Rising raw material costs and lower DIY demand…


…but shortage of industrial pellets pushes up prices


Trading at ~25% below home improvement peers


Countercyclical portfolio mitigates risk

In contrast to Wood Protection and Sawn Wood, which have their best two quarters in Q2 and Q3, the Joinery segment and Other segment mitigate the operational cyclicality, as 1) the Joinery segment is more stable over the cycle, and 2) Bergs’ pellets operation (part of the Other segment) is most profitable in Q4-Q1. Looking at operational costs, energy costs are only a small part of the total cost base, while a potential increase in wages would hit the company worse.



Small estimate changes for the group

We make limited estimate changes to Bergs Timber of +/- 1% prior to its Q3 report. We have lowered our estimates within Wood Protection (37% of last 12m sales) by 4-3% in ’22-’23e due to higher raw material costs and lower DIY demand. We believe this decline will be mitigated by an approximately equivalent increase in the Other segment. This increase is due to a shortage of industrial pellets in Europe, explained mainly by canceled gas/oil deliveries from Russia and increased demand for non-fossil energy sources.
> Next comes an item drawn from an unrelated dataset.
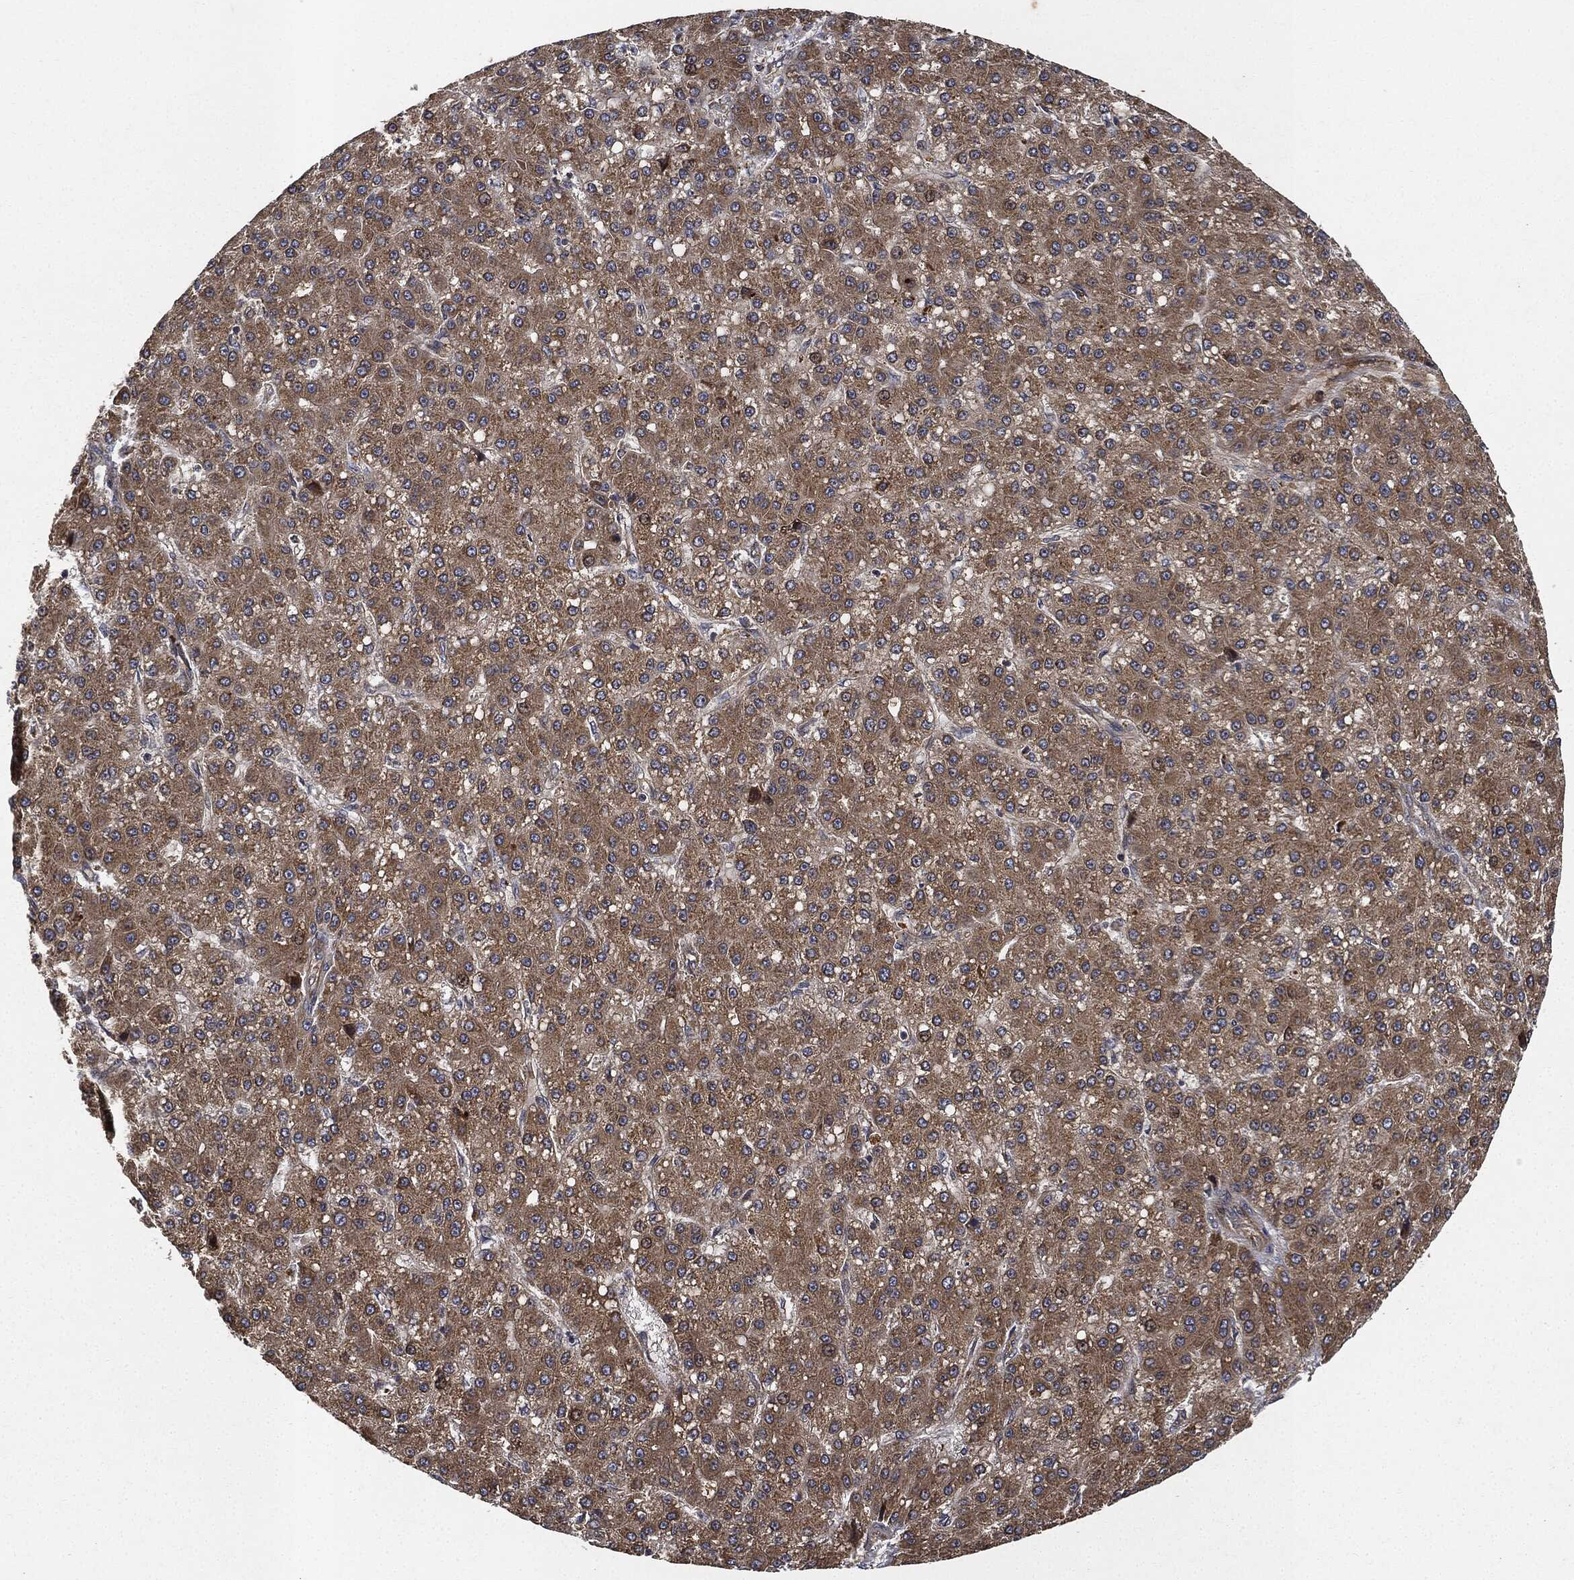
{"staining": {"intensity": "moderate", "quantity": ">75%", "location": "cytoplasmic/membranous"}, "tissue": "liver cancer", "cell_type": "Tumor cells", "image_type": "cancer", "snomed": [{"axis": "morphology", "description": "Carcinoma, Hepatocellular, NOS"}, {"axis": "topography", "description": "Liver"}], "caption": "A high-resolution micrograph shows immunohistochemistry staining of liver cancer (hepatocellular carcinoma), which exhibits moderate cytoplasmic/membranous expression in approximately >75% of tumor cells.", "gene": "MLST8", "patient": {"sex": "male", "age": 67}}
Slower growth, less geared and lower valuation vs. peers

Bergs Timber is trading at ~6x EV/EBIT in ‘23e, below the average of home improvement peers at ~8x and sawmill peers (Holmen and SCA) at ~17x. Meanwhile, Bergs is growing slower (negative EBIT CAGR ’21-‘24e) compared to peers, which are growing at ~5% (home improvement peers) and ~12% (sawmill peers). Simultaneously, its net debt/EBITDA is ~0.6x compared to peers at ~1.3x (home improvement peers) and ~0.5x (sawmill peers). The company will release its Q3 figures on 27 October.